I saw Anne Jean and her daughter, a plump 30- something woman who has come from feeding her babies to feed her mother. She holds the fork-speared cake with dexterity, as I’m sure she does with the babies, and Anne Jean eyed the suspended fork with the same look of anticipation. My mind swam with mixed and up-side-down emotions. It always happens to me in nursing homes.

Saturday, October 02, 2004

Anne Jean

Brighthome is a nursing home in a town near here that has the architectural demeanor of a government building that recalls the old descriptor, “Built like a brick shithouse.” That’s not necessarily a bad thing when one needs a durable shithouse but when I pulled in the parking lot the first time to visit a patient, I was sure that the odors wafting about in the place would match its looks. It didn’t and when I got in the halls, I discovered that most of the residents seemed happy. When I got a referral to see a patient there just last Friday, I was sort of looking forward to it.

Anne Jean is a fifty-something woman who is pitifully thin with limbs that are drawn to her body and a wide-eyed look about her that looks like she’s scared most of the time. I knew from the referral that she is “non-verbal” so I sat down beside her in the day room with the expectation that everything I did with her would be based on her non-verbal and para-verbal responses to my presence and interaction. When I spoke to her she leaned away from me and looked at the floor and away in a way that said she was afraid. So, as I introduced myself, I softened my presence and assured her that I wouldn’t hurt her.

In the chair on the other side of Anne was a young man who was watching TV and my interaction with Anne. He was dying to join in and be a part of what Anne and I were doing but controlled himself until I started singing “Jesus Loves” me to Anne. He couldn’t contain himself and started singing with us just a shade too loudly but with all the gusto of one who was utterly unaware of the effects of his own zest.

Anne Jean responded with sounds – I can’t describe them anymore than that but they were just that. I wish I could say that she was singing but I wasn't sure that’s what it was. Later, when I met her daughter, she said that she was singing with us. I was glad. I used to see a woman up here in town that responded to me by playing patty-cake when I sang to her. Sometimes I’d get a chair and sit opposite her and play with her.

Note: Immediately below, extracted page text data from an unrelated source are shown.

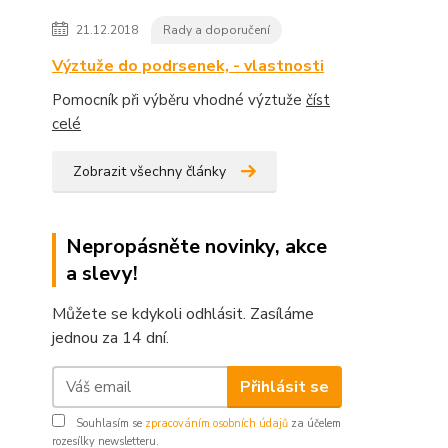
21.12.2018
Rady a doporučení
Výztuže do podrsenek, - vlastnosti
Pomocník při výběru vhodné výztuže
číst
celé
Zobrazit všechny články
Nepropásněte novinky, akce
a slevy!
Můžete se kdykoli odhlásit. Zasíláme
jednou za 14 dní.
Přihlásit se
Souhlasím se
zpracováním osobních údajů
za účelem
rozesílky newsletteru.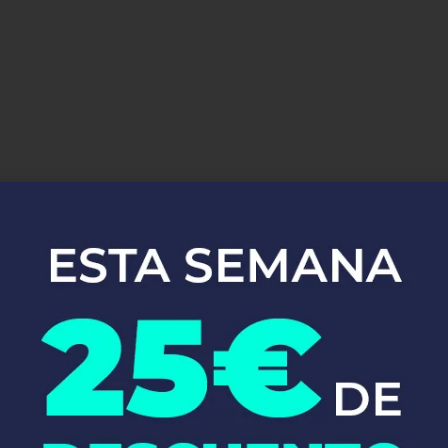
uestros Servici
Instalaciones de
Fontanería en Toro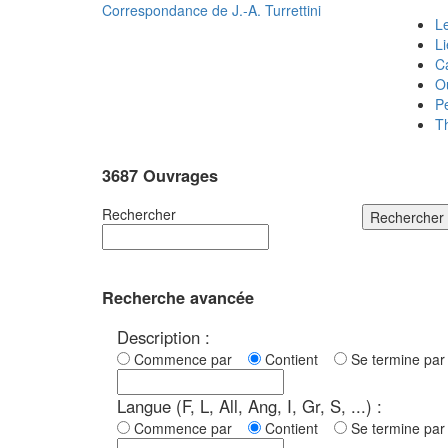
Correspondance de
J.-A. Turrettini
Le
L
C
O
P
T
3687 Ouvrages
Rechercher
Rechercher
Recherche avancée
Description :
Commence par
Contient
Se termine p
Langue (F, L, All, Ang, I, Gr, S, ...) :
Commence par
Contient
Se termine p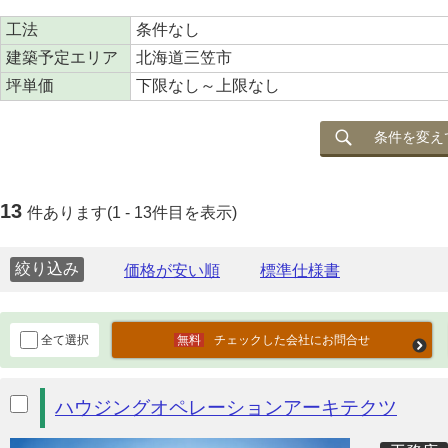
工法
条件なし
建築予定エリア
北海道三笠市
坪単価
下限なし～上限なし
条件を変え
13
件あります(1 - 13件目を表示)
絞り込み
全て選択
チェックした会社にお問合せ
ハウジングオペレーションアーキテクツ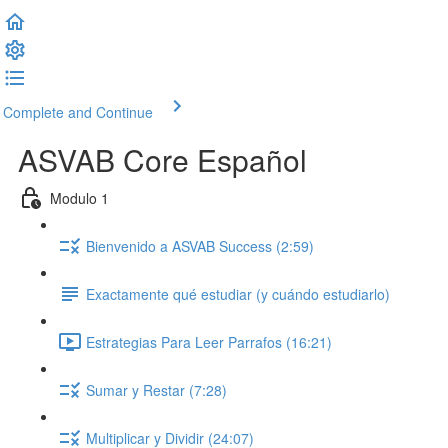
Complete and Continue
ASVAB Core Español
Modulo 1
Bienvenido a ASVAB Success (2:59)
Exactamente qué estudiar (y cuándo estudiarlo)
Estrategias Para Leer Parrafos (16:21)
Sumar y Restar (7:28)
Multiplicar y Dividir (24:07)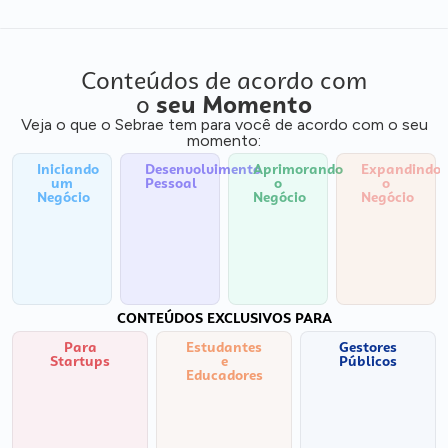
Conteúdos de acordo com
o
seu Momento
Veja o que o Sebrae tem para você de acordo com o seu
momento:
Iniciando
Desenvolvimento
Aprimorando
Expandindo
um
Pessoal
o
o
Negócio
Negócio
Negócio
CONTEÚDOS EXCLUSIVOS PARA
Para
Estudantes
Gestores
Startups
e
Públicos
Educadores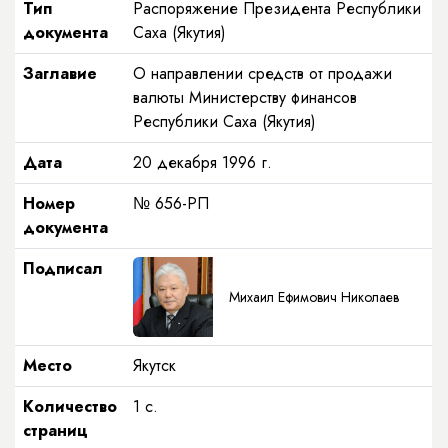
Тип
Распоряжение Президента Республики
документа
Саха (Якутия)
Заглавие
О направлении средств от продажи
валюты Министерству финансов
Республики Саха (Якутия)
Дата
20 декабря 1996 г.
Номер
№ 656-РП
документа
Подписал
Михаил Ефимович Николаев
Место
Якутск
Количество
1 с.
страниц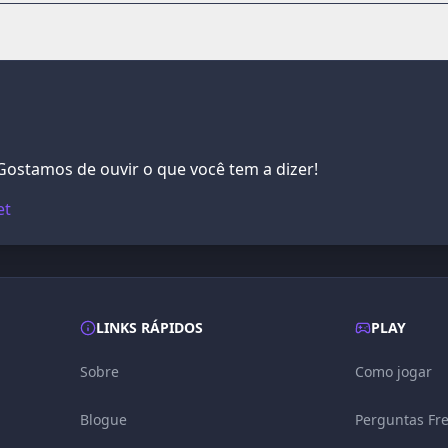
ostamos de ouvir o que você tem a dizer!
et
LINKS RÁPIDOS
PLAY
Sobre
Como jogar
Blogue
Perguntas Fr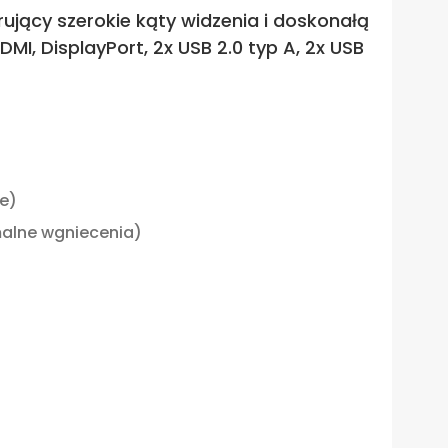
rujący szerokie kąty widzenia i doskonałą
I, DisplayPort, 2x USB 2.0 typ A, 2x USB
le)
malne wgniecenia)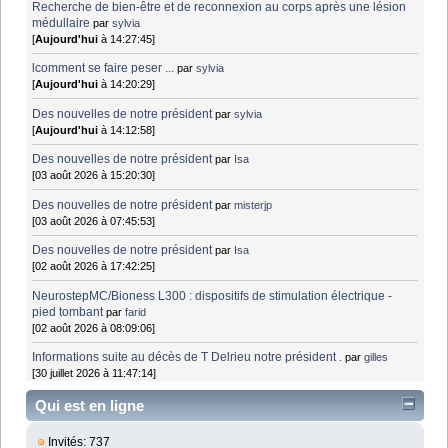
Recherche de bien-être et de reconnexion au corps après une lésion
médullaire
par
sylvia
[
Aujourd'hui
à 14:27:45]
lcomment se faire peser ...
par
sylvia
[
Aujourd'hui
à 14:20:29]
Des nouvelles de notre président
par
sylvia
[
Aujourd'hui
à 14:12:58]
Des nouvelles de notre président
par
Isa
[03 août 2026 à 15:20:30]
Des nouvelles de notre président
par
misterjp
[03 août 2026 à 07:45:53]
Des nouvelles de notre président
par
Isa
[02 août 2026 à 17:42:25]
NeurostepMC/Bioness L300 : dispositifs de stimulation électrique -
pied tombant
par
farid
[02 août 2026 à 08:09:06]
Informations suite au décès de T Delrieu notre président .
par
gilles
[30 juillet 2026 à 11:47:14]
Qui est en ligne
Invités: 737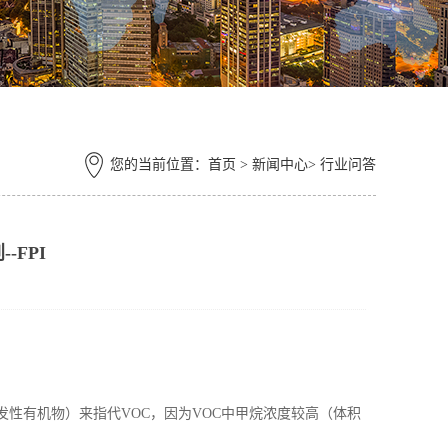
您的当前位置：
首页
> 新闻中心> 行业问答
-FPI
甲烷挥发性有机物）来指代
VOC
，因为
VOC
中甲烷浓度较高（体积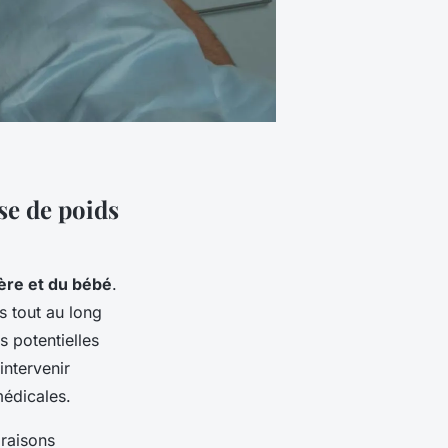
se de poids
ère et du bébé
.
s tout au long
s potentielles
intervenir
édicales.
raisons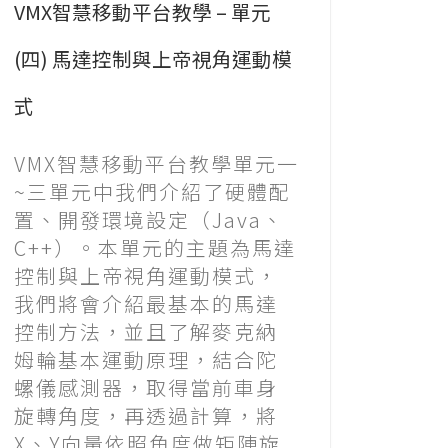
VMX智慧移動平台教學 – 單元
(四) 馬達控制與上帝視角運動模
式
VMX智慧移動平台教學單元一
~三單元中我們介紹了硬體配
置、開發環境設定（Java、
C++）。本單元的主題為馬達
控制與上帝視角運動模式，
我們將會介紹最基本的馬達
控制方法，並且了解麥克納
姆輪基本運動原理，結合陀
螺儀感測器，取得當前車身
旋轉角度，再透過計算，將
X、Y向量依照角度做矩陣旋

Don’t get the idea that my singing is anything special. One woman I saw in the same facility threw me out of her room. After singing something like ‘Jesus Loves Me” I asked her how was it? She screwed her face up in a horrible grimace and said in a high, penetrating voice, “It just makes me sick. Get out. Get out.” She emphasized, “sick” by drawing the word out as if it were spelled “ssseeack with her lips pulled back to her ears and her nose wrinkled as if I’d offered her road kill to eat. My critics have not always been that harsh but I get the point and only sing when I’m fairly sure that a patient’s condition will not be exacerbated with my music or that I’ll be struck by some flying object.